Only the lines from the top of the data through the line with "## My Social Media" should be repeated, each exactly as written.

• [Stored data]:
*****
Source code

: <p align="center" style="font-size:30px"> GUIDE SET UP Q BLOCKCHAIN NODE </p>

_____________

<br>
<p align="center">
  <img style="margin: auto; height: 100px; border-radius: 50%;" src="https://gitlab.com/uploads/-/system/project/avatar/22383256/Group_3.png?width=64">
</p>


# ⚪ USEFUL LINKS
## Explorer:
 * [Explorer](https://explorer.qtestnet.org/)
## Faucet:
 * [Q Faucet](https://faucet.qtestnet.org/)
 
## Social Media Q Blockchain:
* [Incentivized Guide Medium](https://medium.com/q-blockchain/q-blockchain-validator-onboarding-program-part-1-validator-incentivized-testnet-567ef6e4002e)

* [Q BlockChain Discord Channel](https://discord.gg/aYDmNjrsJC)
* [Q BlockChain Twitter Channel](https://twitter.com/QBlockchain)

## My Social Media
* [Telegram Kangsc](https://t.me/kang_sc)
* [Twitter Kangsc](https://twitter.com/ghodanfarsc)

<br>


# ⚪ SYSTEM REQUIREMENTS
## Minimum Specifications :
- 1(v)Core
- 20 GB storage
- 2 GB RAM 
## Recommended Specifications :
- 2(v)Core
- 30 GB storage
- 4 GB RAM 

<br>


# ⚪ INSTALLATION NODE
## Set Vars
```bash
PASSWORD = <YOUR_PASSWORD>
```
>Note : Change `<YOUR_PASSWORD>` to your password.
*****
• [Answer space]:
Source code

: <p align="center" style="font-size:30px"> GUIDE SET UP Q BLOCKCHAIN NODE </p>

_____________

<br>
<p align="center">
  <img style="margin: auto; height: 100px; border-radius: 50%;" src="https://gitlab.com/uploads/-/system/project/avatar/22383256/Group_3.png?width=64">
</p>


# ⚪ USEFUL LINKS
## Explorer:
 * [Explorer](https://explorer.qtestnet.org/)
## Faucet:
 * [Q Faucet](https://faucet.qtestnet.org/)
 
## Social Media Q Blockchain:
* [Incentivized Guide Medium](https://medium.com/q-blockchain/q-blockchain-validator-onboarding-program-part-1-validator-incentivized-testnet-567ef6e4002e)

* [Q BlockChain Discord Channel](https://discord.gg/aYDmNjrsJC)
* [Q BlockChain Twitter Channel](https://twitter.com/QBlockchain)

## My Social Media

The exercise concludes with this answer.